Task: Copy out every entry that follows, without a single picture.

Data for review Block Start

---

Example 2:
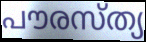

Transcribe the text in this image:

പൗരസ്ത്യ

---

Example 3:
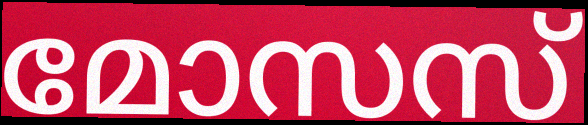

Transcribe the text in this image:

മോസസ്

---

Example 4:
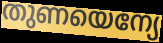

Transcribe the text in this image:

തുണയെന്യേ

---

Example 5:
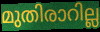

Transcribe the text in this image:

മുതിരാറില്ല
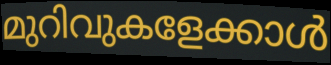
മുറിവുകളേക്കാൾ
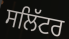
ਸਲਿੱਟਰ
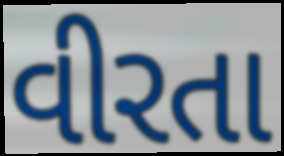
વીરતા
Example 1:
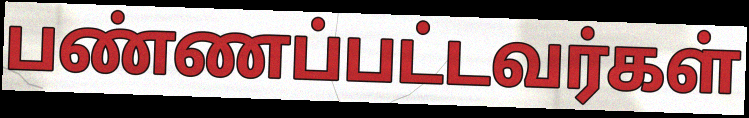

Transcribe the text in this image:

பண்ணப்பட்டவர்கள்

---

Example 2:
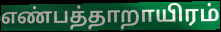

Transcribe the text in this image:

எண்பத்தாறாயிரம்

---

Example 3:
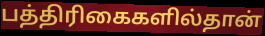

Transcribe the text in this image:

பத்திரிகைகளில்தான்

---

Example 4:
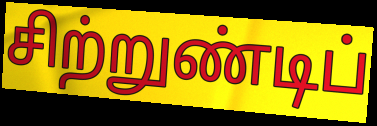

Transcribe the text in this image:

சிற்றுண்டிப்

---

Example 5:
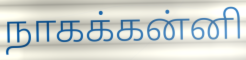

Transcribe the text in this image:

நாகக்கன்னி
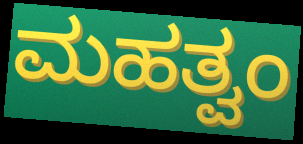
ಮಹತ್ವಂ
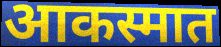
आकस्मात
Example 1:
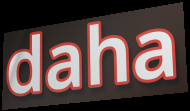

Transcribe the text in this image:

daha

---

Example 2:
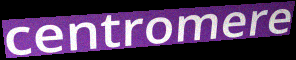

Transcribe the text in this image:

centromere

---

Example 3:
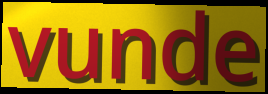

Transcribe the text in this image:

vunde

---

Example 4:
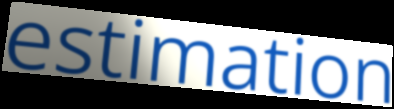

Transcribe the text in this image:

Data for review Block End

Output for this exercise:
---

Example 2:

Transcribe the text in this image:

പൗരസ്ത്യ

---

Example 3:

Transcribe the text in this image:

മോസസ്

---

Example 4:

Transcribe the text in this image:

തുണയെന്യേ

---

Example 5:

Transcribe the text in this image:

മുതിരാറില്ല
മുറിവുകളേക്കാൾ
ਸਲਿੱਟਰ
વીરતા
Example 1:

Transcribe the text in this image:

பண்ணப்பட்டவர்கள்

---

Example 2:

Transcribe the text in this image:

எண்பத்தாறாயிரம்

---

Example 3:

Transcribe the text in this image:

பத்திரிகைகளில்தான்

---

Example 4:

Transcribe the text in this image:

சிற்றுண்டிப்

---

Example 5:

Transcribe the text in this image:

நாகக்கன்னி
ಮಹತ್ವಂ
आकस्मात
Example 1:

Transcribe the text in this image:

daha

---

Example 2:

Transcribe the text in this image:

centromere

---

Example 3:

Transcribe the text in this image:

vunde

---

Example 4:

Transcribe the text in this image:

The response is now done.